Objectif =>
Poursuivez, s'il vous plaît, le texte sur le pastiche de Flaubert dans les Tales of Unrest de Conrad, après sa dernière phrase.

Extrait du texte =>
◇ ◇ ◇
Le problème étant que, dans les Tales of Unrest, le contrat de pastiche, cher à Gérard Genette, n’existe pas puisque Conrad ne nous indique pas qu’il va imiter Flaubert.

Dans S/Z, Roland Barthes pose la question suivante : « Que pourrait être une parodie qui ne s’afficherait pas comme telle ? » Et ce dernier d’ajouter : « C’est le problème posé à l’écriture moderne » (Barthes, 2002, III c : 155). Or, le pastiche de Flaubert dans les Tales of Unrest ne soulève-t-il pas un problème identique à celui que Roland Barthes a soulevé à propos de la parodie ?

Au vrai, le pastiche de Flaubert dans les récits de Tales of Unrest estun pastiche frappé d’incertitude et c’est pour cette raison qu’il est incompatible avec la définition genettienne du pastiche. De plus, l’incertitude est d’autant plus grande que Conrad ne se contente pas de pasticher Flaubert dans ces récits, il pastiche également Maupassant. Même si le style de ce dernier est en partie dérivé de celui de Flaubert, il a également des particularités que l’on retrouve dans les Tales of Unrest.

À propos d’une de ces particularités, André Vial écrit : « Il y eut très tôt, chez cet auteur, une sorte de tic : il se plaisait à généraliser une observation en faisant précéder un substantif de la locution participative et démonstrative un de ces et en le faisant suivre d’une relative ou d’une forme adjective699 ». Même si l’utilisation de cette locution est loin d’être un tic d’écriture dans les Tales of Unrest, on la retrouve notamment dans « An Outpost of Progress »: « It sounded like one of those impossible languages which sometimes we hear in our dreams » (46).

Le pastiche dans les récits de Tales of Unrest a donc une dimension réflexive puisque, grâce à l’incertitude dont il est frappé, il empêche l’établissement d’un contrat de pastiche et pose donc la question de sa propre existence.

En fait, le pastiche de Flaubert dans ces récits met en évidence la complexité qui caractérise la notion de pastiche, car il est impossible de définir cette notion par l’opposition binaire entre l’hypotexte et l’hypertexte. En effet, cette opposition suppose l’existence d’une littérature au premier degré. Or, le pastiche n’est pas une copie (hypertexte) d’un original (hypotexte). Ainsi, le pastiche n’implique pas la présence d’un hypotexte et d’un hypertexte, mais plutôt de deux hypertextes puisque le texte premier, le texte pur dont l’essence serait à l’origine de tous les autres textes n’existe pas. Autrement dit, tous les textes sont dérivés. D’ailleurs, Michel Schneider met l’accent sur cette dérivation qui caractérise le texte littéraire lorsqu’il écrit :

‘On approche ici de l’insistance moderne sur la notion de texte comme tissu, écran de réminiscences, un texte ne donnant jamais accès à la chose écrite pour la première fois. Il est, comme le souvenir-écran, souvenir d’un écran. Texte se souvenant d’un texte antérieur. Le degré zéro de l’écriture n’existe pas et n’a peut-être jamais existé. La littérature est toujours au second degré, non pas par rapport à la vie ou à la réalité sociale dont elle serait la Mimésis (Auerbach), mais par rapport à elle-même, et le plagiat n’est qu’un cas particulier de cette écriture toujours dérivée d’une autre700.’

À vrai dire, le pastiche de Flaubert dans les Tales of Unrest a des points communs avec le plagiat. En effet, le contrat de pastiche genettien n’est pas respecté puisque le nom de l’auteur pastiché ne figure pas dans le paratexte. Or, c’est justement la coprésence du nom du pasticheur et de celui du pastiché qui permet de distinguer un pastiche d’un plagiat car ce dernier « n’est pas le pastiche, plus élaboré, qui avec sa propre écriture, essaie d’imiter le style et le propos d’un auteur connu : l’identité de l’un et de l’autre auteur est clairement établie » (Schneider, 1985 : 276).
◇ ◇ ◇
Extrait des données =>
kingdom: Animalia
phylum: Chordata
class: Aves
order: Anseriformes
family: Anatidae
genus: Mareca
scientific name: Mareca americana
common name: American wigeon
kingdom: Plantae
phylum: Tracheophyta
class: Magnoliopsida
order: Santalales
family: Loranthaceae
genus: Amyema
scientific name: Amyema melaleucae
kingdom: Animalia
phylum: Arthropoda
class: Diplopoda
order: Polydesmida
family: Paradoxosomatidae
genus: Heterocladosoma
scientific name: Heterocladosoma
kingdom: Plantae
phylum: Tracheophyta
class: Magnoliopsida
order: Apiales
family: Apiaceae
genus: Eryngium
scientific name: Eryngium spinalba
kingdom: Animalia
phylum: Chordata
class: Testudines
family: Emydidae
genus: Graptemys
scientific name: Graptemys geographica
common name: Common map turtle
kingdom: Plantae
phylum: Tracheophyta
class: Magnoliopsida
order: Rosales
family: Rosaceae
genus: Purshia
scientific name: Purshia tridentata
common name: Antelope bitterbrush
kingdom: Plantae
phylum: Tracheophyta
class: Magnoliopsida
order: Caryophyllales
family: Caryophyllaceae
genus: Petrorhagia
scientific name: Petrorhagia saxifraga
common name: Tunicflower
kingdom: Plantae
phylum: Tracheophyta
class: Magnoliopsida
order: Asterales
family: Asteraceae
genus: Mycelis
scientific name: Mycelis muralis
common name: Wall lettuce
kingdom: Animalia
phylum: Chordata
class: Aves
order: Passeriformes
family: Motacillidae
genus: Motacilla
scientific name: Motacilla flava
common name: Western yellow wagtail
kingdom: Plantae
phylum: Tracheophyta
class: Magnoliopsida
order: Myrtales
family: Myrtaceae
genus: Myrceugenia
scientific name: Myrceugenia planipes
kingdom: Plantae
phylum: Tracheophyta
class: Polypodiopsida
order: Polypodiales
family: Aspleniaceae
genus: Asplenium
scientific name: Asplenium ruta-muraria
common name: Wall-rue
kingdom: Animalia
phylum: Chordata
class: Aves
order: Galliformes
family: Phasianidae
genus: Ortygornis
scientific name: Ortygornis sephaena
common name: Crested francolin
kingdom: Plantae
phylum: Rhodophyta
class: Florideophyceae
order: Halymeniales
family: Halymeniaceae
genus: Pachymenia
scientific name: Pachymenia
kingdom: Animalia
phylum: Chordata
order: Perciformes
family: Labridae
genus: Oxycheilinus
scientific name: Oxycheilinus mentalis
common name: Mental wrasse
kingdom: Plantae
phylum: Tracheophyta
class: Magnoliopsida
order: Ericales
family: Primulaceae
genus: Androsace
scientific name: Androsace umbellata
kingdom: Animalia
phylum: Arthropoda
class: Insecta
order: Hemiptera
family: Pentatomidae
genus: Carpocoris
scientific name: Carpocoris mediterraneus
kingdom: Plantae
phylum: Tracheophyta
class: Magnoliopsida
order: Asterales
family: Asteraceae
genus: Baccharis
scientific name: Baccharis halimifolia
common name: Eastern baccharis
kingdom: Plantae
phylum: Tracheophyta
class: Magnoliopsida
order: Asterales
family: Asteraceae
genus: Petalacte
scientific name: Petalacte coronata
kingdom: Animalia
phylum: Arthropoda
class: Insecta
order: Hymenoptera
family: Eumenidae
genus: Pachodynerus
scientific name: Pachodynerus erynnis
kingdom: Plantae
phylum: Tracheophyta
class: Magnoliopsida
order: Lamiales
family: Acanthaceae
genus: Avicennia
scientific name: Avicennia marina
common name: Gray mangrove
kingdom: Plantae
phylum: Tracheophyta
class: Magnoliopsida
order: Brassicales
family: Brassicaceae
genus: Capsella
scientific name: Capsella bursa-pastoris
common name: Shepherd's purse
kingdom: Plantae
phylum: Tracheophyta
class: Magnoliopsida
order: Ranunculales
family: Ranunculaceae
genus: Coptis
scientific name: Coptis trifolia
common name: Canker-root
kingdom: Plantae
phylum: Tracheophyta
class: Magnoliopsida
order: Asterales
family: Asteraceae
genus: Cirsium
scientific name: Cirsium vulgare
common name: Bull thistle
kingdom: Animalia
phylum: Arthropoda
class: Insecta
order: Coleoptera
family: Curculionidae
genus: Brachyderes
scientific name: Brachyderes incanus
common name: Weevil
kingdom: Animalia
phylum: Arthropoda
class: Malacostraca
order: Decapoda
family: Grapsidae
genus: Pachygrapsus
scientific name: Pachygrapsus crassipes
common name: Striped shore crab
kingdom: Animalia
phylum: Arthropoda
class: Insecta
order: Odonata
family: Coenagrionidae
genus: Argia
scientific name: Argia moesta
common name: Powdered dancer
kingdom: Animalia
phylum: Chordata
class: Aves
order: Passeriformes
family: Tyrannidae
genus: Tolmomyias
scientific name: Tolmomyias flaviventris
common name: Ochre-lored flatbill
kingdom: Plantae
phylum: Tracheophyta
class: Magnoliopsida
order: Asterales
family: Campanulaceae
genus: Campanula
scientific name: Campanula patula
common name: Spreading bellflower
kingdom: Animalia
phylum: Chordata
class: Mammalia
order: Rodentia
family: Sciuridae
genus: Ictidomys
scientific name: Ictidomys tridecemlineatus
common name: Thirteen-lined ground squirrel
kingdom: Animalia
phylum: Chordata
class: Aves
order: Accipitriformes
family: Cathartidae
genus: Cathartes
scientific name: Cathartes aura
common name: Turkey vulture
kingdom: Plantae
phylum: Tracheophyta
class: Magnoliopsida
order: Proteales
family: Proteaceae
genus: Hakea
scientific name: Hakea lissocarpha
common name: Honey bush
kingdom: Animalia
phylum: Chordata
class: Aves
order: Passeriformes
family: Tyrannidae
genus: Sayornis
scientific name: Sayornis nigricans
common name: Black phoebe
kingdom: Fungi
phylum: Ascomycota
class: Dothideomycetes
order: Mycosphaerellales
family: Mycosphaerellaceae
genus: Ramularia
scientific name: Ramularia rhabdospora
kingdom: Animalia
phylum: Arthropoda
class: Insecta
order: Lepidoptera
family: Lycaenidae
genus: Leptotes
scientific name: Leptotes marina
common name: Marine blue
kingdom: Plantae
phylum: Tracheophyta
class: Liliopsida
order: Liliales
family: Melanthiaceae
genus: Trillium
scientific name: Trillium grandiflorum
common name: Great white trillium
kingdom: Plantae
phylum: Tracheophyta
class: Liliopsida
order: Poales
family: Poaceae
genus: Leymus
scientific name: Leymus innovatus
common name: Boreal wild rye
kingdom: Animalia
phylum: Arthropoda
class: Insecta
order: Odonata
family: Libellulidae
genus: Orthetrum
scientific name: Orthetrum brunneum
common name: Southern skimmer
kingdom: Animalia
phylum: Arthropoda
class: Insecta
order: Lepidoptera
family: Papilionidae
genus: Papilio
◇ ◇ ◇
Corrigé =>
Si, dans une lettre écrite à une de ses correspondantes françaises, Conrad reconnaît, d’une part, qu’il n’apprécie guère les Tales of Unrest (« le volume de Tales of Unrest est celui de toute mon œuvre que j’aime le moins ») et, d’autre part, qu’il se voit, dans les récits qui composent ce recueil, « “dérivatif” plus que de raison »701, ce n’est sans doute pas sans lien avec le fait que le pastiche de Flaubert dans ces récits est « du côté de l’imitation non déclarée (parce qu’inconsciente, ou parce que honteuse, ou parce que jugée toute naturelle et dispensée d’un aveu) » (G. Genette, 1992 : 173). Il est donc possible que ce pastiche soit involontaire. Or, du pastiche involontaire au plagiat, il n’y a qu’un pas.

On se souvient que Proust justifiait son écriture imitative par ce qu’il appelait « la vertu purgative, exorcisante du pastiche ». Et proust d’ajouter :

‘Quand on vient de finir un livre, non seulement on voudrait continuer à vivre avec ses personnages […] mais encore notre voix intérieure qui a été disciplinée pendant toute la durée de la lecture à suivre le rythme d’un Balzac, d’un Flaubert, voudrait continuer à parler comme eux. Il faut la laisser faire un moment, laisser la pédale prolonger le son, c’est-à-dire faire un pastiche volontaire, pour pouvoir après cela redevenir original, ne pas faire toute sa vie du pastiche involontaire. (Proust, 1971 : 594)’

Il apparaît clairement que lorsque Proust parle de « faire toute sa vie du pastiche involontaire » et que Conrad se voit « ‘dérivatif’ plus que de raison », ils soulèvent implicitement le problème du plagiat. Être « ‘dérivatif’ plus que de raison », c’est être hanté par un autre texte qui prend le dessus sur le texte qu’on écrit, comme si le texte imité effaçait le texte imitatif, comme si la première écriture du palimpseste effaçait la nouvelle. Le texte imitatif est hanté par le texte imité qui s’apparente aux fantômes dont parle Freud dans L’inquiétante étrangeté :

‘Ce qui paraît au plus haut point étrangement inquiétant à beaucoup de personnes est ce qui se rattache à la mort, aux cadavres et au retour des morts, aux esprits et aux fantômes. Nous avons vu que nombre de langues modernes ne peuvent pas du tout rendre notre expression : une maison unheimlich autrement que par la formule : une maison hantée702.’

Est-ce que le sentiment qu’éprouve l’auteur d’un pastiche involontaire n’est pas lié à celui de l’unheimlich freudien ? Jacques Lacan parle d’ « un sentimentd’étrangeté qui est la porte ouverte sur l’angoisse » (Lacan, 2004 : 104).

Mais de quelle angoisse s’agit-il ? L’auteur d’un pastiche involontaire éprouve sans doute l’angoisse d’avoir été influencé puisque « l’angoisse d’être influencé » est la « formation réactionnelle au désir de plagier » (Schneider, 1985 : 276).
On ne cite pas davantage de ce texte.